Well, that’s pretty reassuring! The algorithm accurately predicts tempo 14 times out of 18 tracks, or 78% of the time.

Furthermore, it looks like there’s a strong correlation between # of peaks measured and guess accuracy: there’s no instance in which it makes more than three observations of the correct tempo where it doesn’t place the correct tempo in the top two guesses. That suggests to me that (1) our assumptions about the relationship between neighboring peaks and tempo are correct and (2) by tweaking the algorithm to surface more peaks we can increase its accuracy.
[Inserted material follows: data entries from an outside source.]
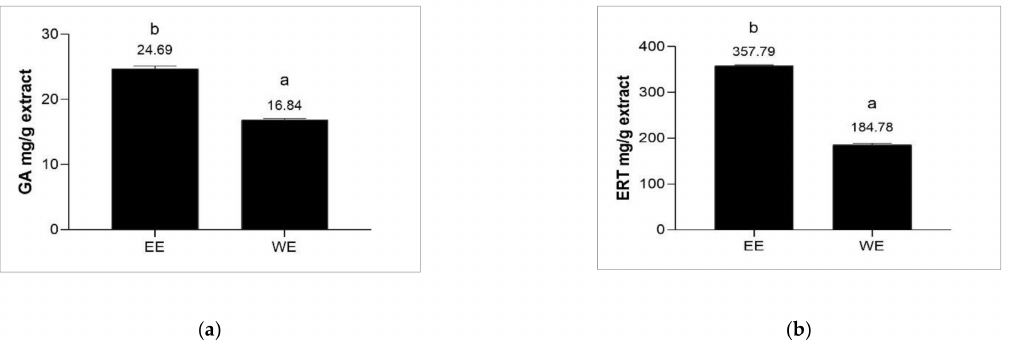
Figure 3. ( a ) Gallic acid (GA) and ( b ) Ergothioneine (ERT) contents of the brown A. bisporus ethanol extract (EE) and the brown A. bisporus water extract (WE). Different letters above the bars indicate statistically significant differences. Multiple comparisons of means are performed using Tukey’s test at the 0.05 significance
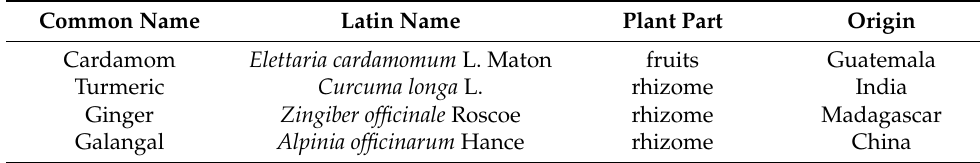
Table 2. Information of the analyzed plant material. Common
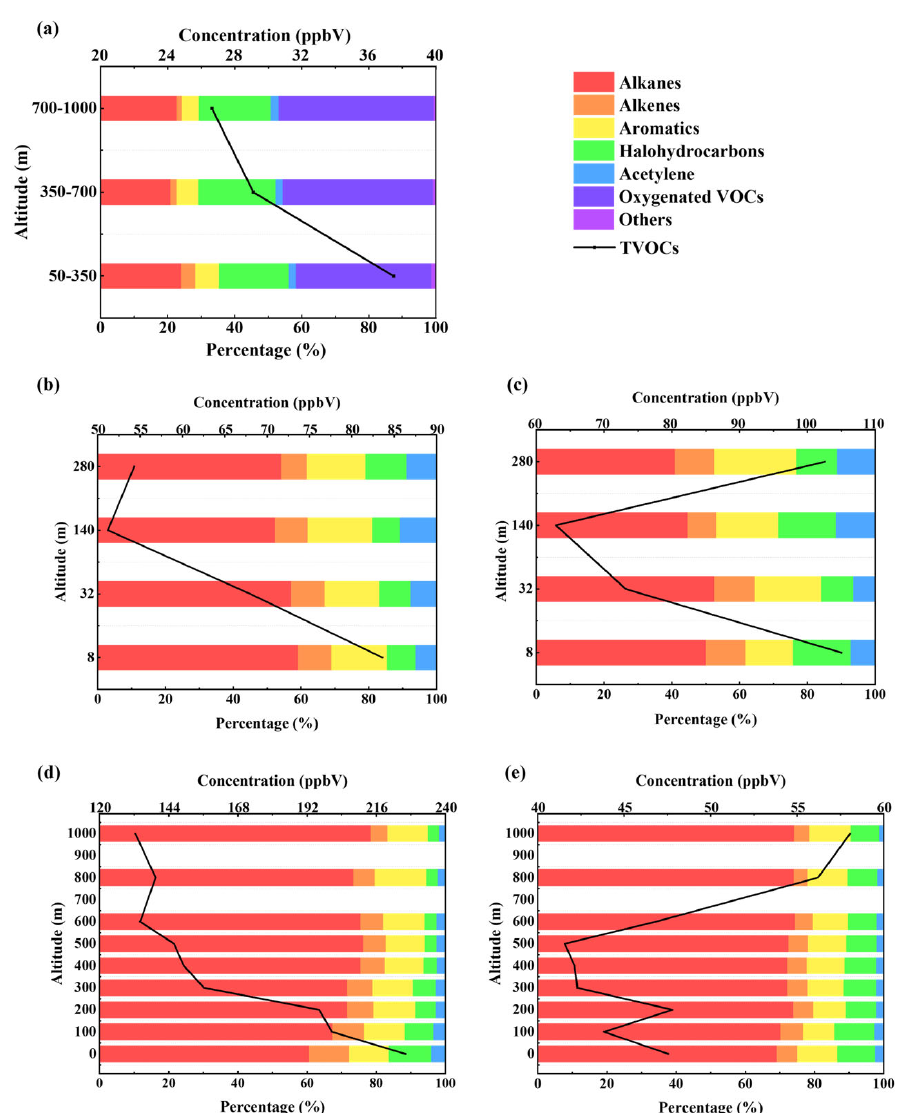
Figure 2. Vertical profiles and proportions of the average concentrations of VOCs in ( a ) late spring in Shanghai [98], ( b ) autumn in Beijing on clear days [18], ( c ) autumn in Beijing on haze days [18], ( d ) winter in North China Plain [2], ( e ) summer in North China Plain [2].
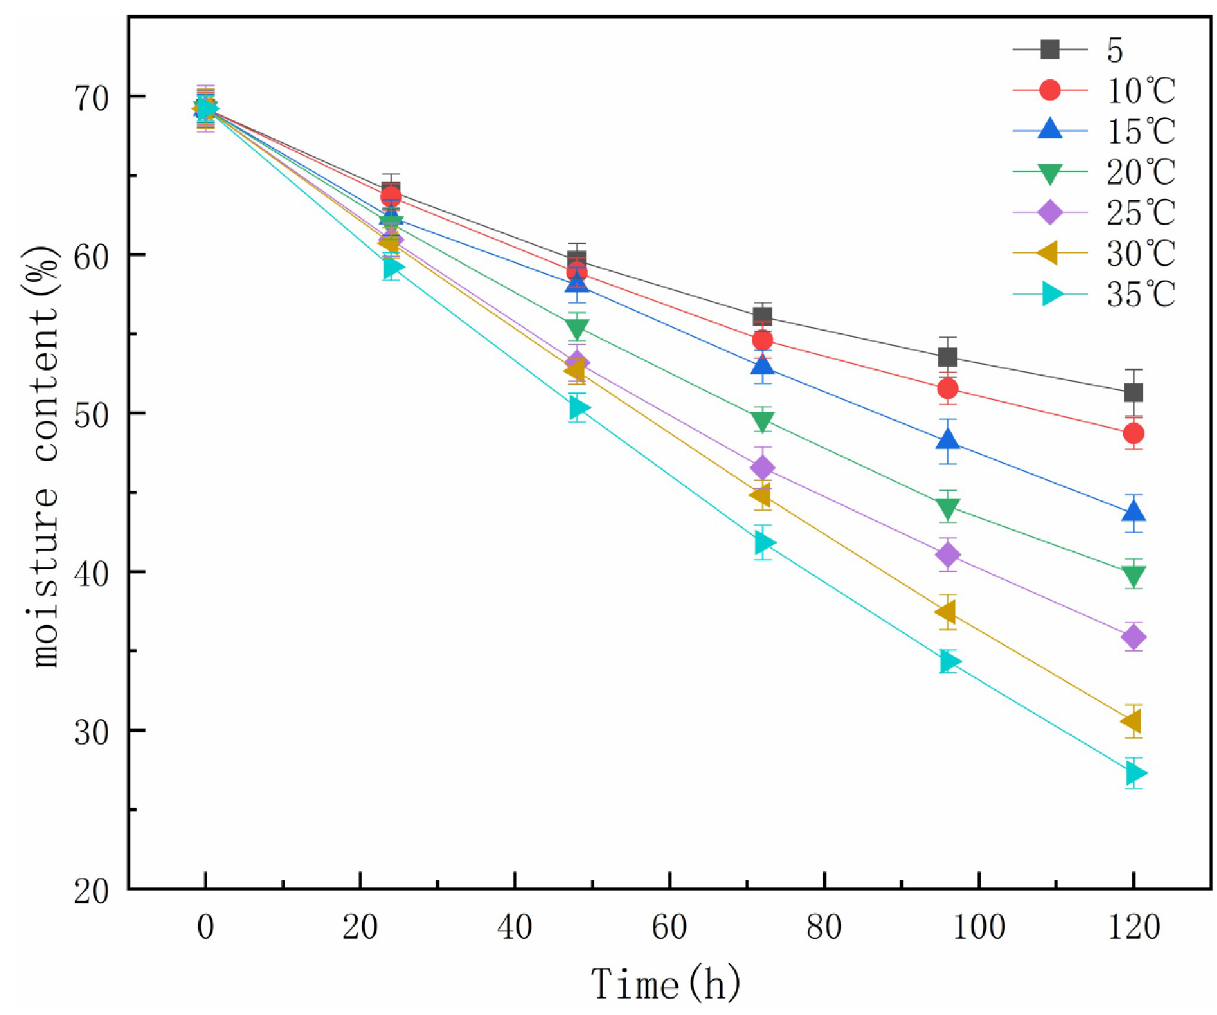
Fig 3. Effect of temperature on the moisture content of oily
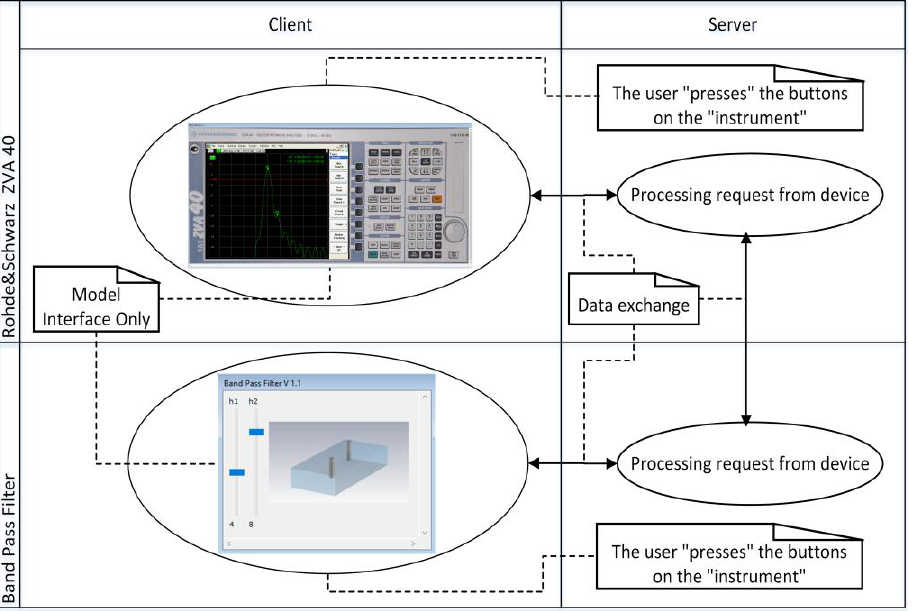
Fig. 2. Interaction of device models in a virtual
There’s an interesting pattern present in wasted, midnight-city, and express-yourself: the two top tempo candidates are related by a ratio of 4/3, and the lower of the two is correct. In midnight-city, the two are tied, whereas in express-yourself the higher of the two knocks out the actual tempo for the top spot. Listening to each sample, they all have triplets in the drum section, which explains the presence of the higher ratio. The algorithm should be tweaked to identify this sympathetic tempos and fold their results into the lower of the two.

However, this article has exhausted its scope. The bottom line is: you can do pretty good beat detection using JavaScript, the Web Audio API, and a couple of rules of thumb.